In 2005 two German researchers out of the Ludwig-Maximilian University in Munich conducted a groundbreaking study on time perception. 499 participants between the ages of 14 and 94 took part. In the first segment, volunteers were asked to answer a series of questions on how fast or slow time passes. Qualifiers went from “very slowly” to “very fast.”

Participants between the ages of 20 and 50 perceived time as fast moving. What was surprising was that this phenomenon continued until about the mid-90s. Researchers believe that the demands of education, career, and family between ages 20 and 50 may result in “time pressure,” the feeling that one has too many responsibilities and not enough time to fulfill them. It is this feeling that causes time to move faster than before, researchers contend. Further studies have shown that “time pressure,” is actually a cross-cultural phenomenon.

Not having enough time to fulfill responsibilities or “time pressure” could make time appear to move faster.

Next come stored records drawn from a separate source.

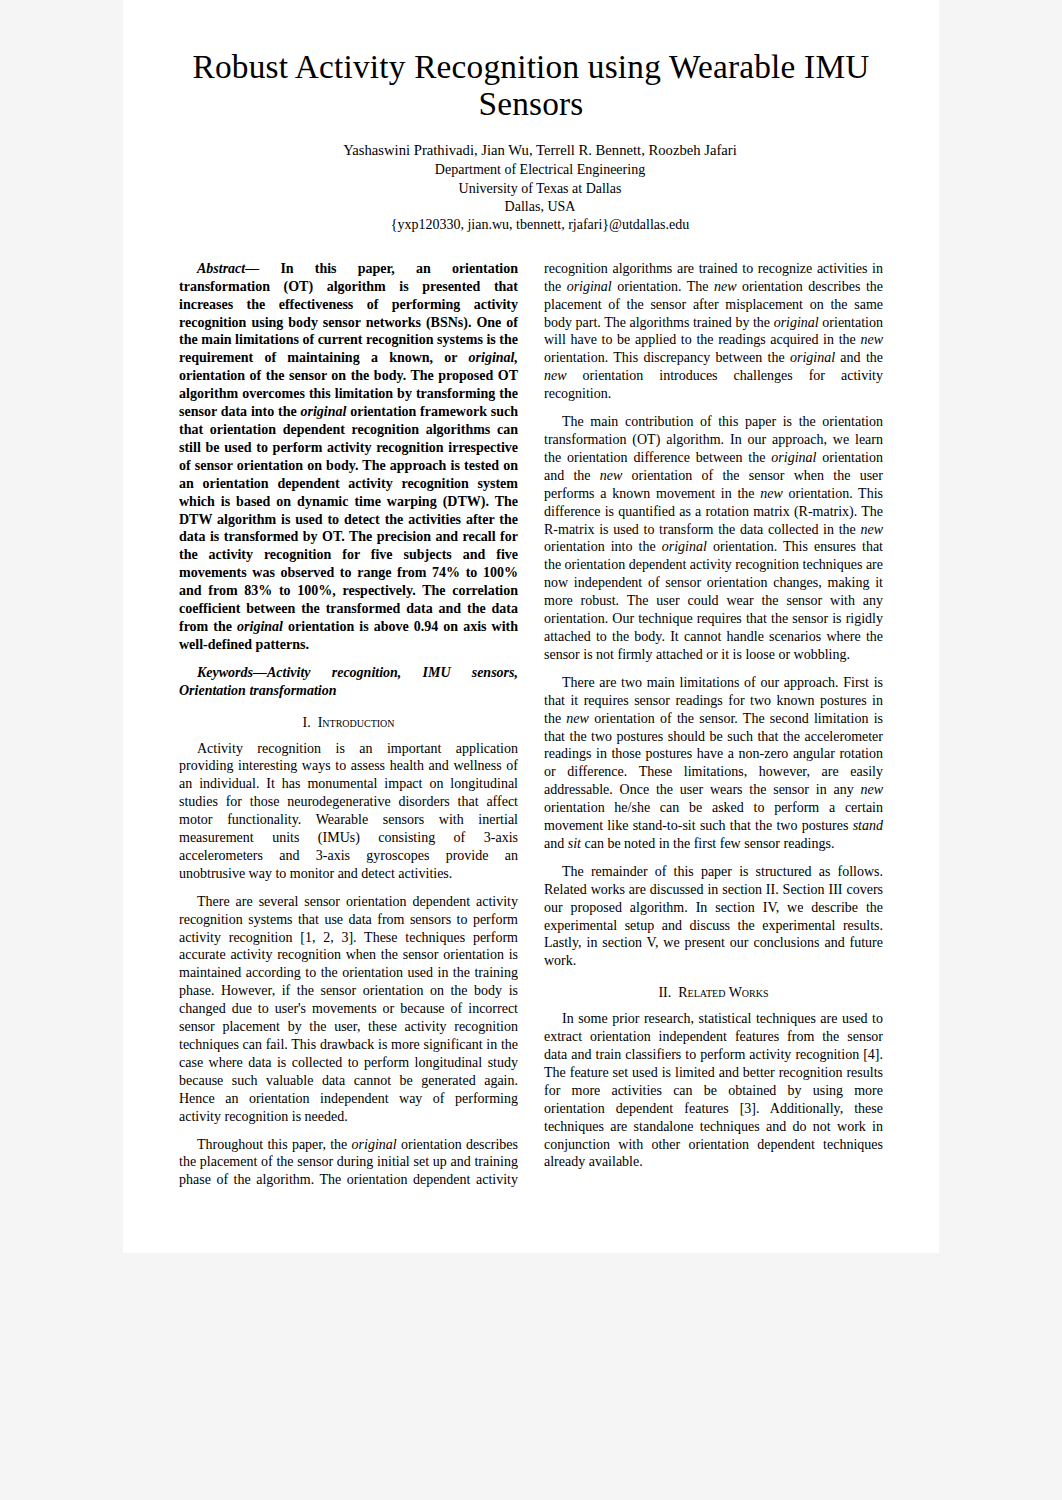Robust Activity Recognition using Wearable IMU Sensors
Yashaswini Prathivadi, Jian Wu, Terrell R. Bennett, Roozbeh Jafari
Department of Electrical Engineering
University of Texas at Dallas
Dallas, USA
{yxp120330, jian.wu, tbennett, rjafari}@utdallas.edu
Abstract— In this paper, an orientation transformation (OT) algorithm is presented that increases the effectiveness of performing activity recognition using body sensor networks (BSNs). One of the main limitations of current recognition systems is the requirement of maintaining a known, or original, orientation of the sensor on the body. The proposed OT algorithm overcomes this limitation by transforming the sensor data into the original orientation framework such that orientation dependent recognition algorithms can still be used to perform activity recognition irrespective of sensor orientation on body. The approach is tested on an orientation dependent activity recognition system which is based on dynamic time warping (DTW). The DTW algorithm is used to detect the activities after the data is transformed by OT. The precision and recall for the activity recognition for five subjects and five movements was observed to range from 74% to 100% and from 83% to 100%, respectively. The correlation coefficient between the transformed data and the data from the original orientation is above 0.94 on axis with well-defined patterns.
Keywords—Activity recognition, IMU sensors, Orientation transformation
I. Introduction
Activity recognition is an important application providing interesting ways to assess health and wellness of an individual. It has monumental impact on longitudinal studies for those neurodegenerative disorders that affect motor functionality. Wearable sensors with inertial measurement units (IMUs) consisting of 3-axis accelerometers and 3-axis gyroscopes provide an unobtrusive way to monitor and detect activities.
There are several sensor orientation dependent activity recognition systems that use data from sensors to perform activity recognition [1, 2, 3]. These techniques perform accurate activity recognition when the sensor orientation is maintained according to the orientation used in the training phase. However, if the sensor orientation on the body is changed due to user's movements or because of incorrect sensor placement by the user, these activity recognition techniques can fail. This drawback is more significant in the case where data is collected to perform longitudinal study because such valuable data cannot be generated again. Hence an orientation independent way of performing activity recognition is needed.
Throughout this paper, the original orientation describes the placement of the sensor during initial set up and training phase of the algorithm. The orientation dependent activity recognition algorithms are trained to recognize activities in the original orientation. The new orientation describes the placement of the sensor after misplacement on the same body part. The algorithms trained by the original orientation will have to be applied to the readings acquired in the new orientation. This discrepancy between the original and the new orientation introduces challenges for activity recognition.
The main contribution of this paper is the orientation transformation (OT) algorithm. In our approach, we learn the orientation difference between the original orientation and the new orientation of the sensor when the user performs a known movement in the new orientation. This difference is quantified as a rotation matrix (R-matrix). The R-matrix is used to transform the data collected in the new orientation into the original orientation. This ensures that the orientation dependent activity recognition techniques are now independent of sensor orientation changes, making it more robust. The user could wear the sensor with any orientation. Our technique requires that the sensor is rigidly attached to the body. It cannot handle scenarios where the sensor is not firmly attached or it is loose or wobbling.
There are two main limitations of our approach. First is that it requires sensor readings for two known postures in the new orientation of the sensor. The second limitation is that the two postures should be such that the accelerometer readings in those postures have a non-zero angular rotation or difference. These limitations, however, are easily addressable. Once the user wears the sensor in any new orientation he/she can be asked to perform a certain movement like stand-to-sit such that the two postures stand and sit can be noted in the first few sensor readings.
The remainder of this paper is structured as follows. Related works are discussed in section II. Section III covers our proposed algorithm. In section IV, we describe the experimental setup and discuss the experimental results. Lastly, in section V, we present our conclusions and future work.
II. Related Works
In some prior research, statistical techniques are used to extract orientation independent features from the sensor data and train classifiers to perform activity recognition [4]. The feature set used is limited and better recognition results for more activities can be obtained by using more orientation dependent features [3]. Additionally, these techniques are standalone techniques and do not work in conjunction with other orientation dependent techniques already available.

Of course, our biology plays a role as well, particularly our metabolism. Our metabolism slows as we get older. Our breathing and heartrate follow suit. A faster metabolism may mean experiencing more biological markers, which could influence the passage of time, making life appear more vivid and slower moving, whereas less biological markers might degrade vibrancy somewhat.

A neurochemical explanation lies in the dopamine level in our brains. This is the pleasure neurotransmitter that gives us a feeling of wellbeing and reward. But as we get older, dopamine levels steadily drop. This along with the absence of novel stimulation could influence how we view time.

One of the things parents enjoy is seeing the surprise and delight on their child’s face when they encounter something for the first time. These parents can in a way enjoy the same feelings vicariously. But to prolong enjoyable experiences in one’s own life and not see them zip past, we can use our senses to remain entirely in the present. We can also employ memory and ponder past positive experiences in order to feel that shimmer again, or make plans for the future and periodically reflect upon how enjoyable it will be. This building of excitement can in a way, slow down time.

Another technique is to consciously be present by practicing mindfulness. When our brains are stimulated, time appears to slow down. Learning something new and taking part in novel experiences can slow down time. Consider the wise words of Ferris Bueller, “Life moves pretty fast. If you don't stop and look around once in a while, you could miss it.”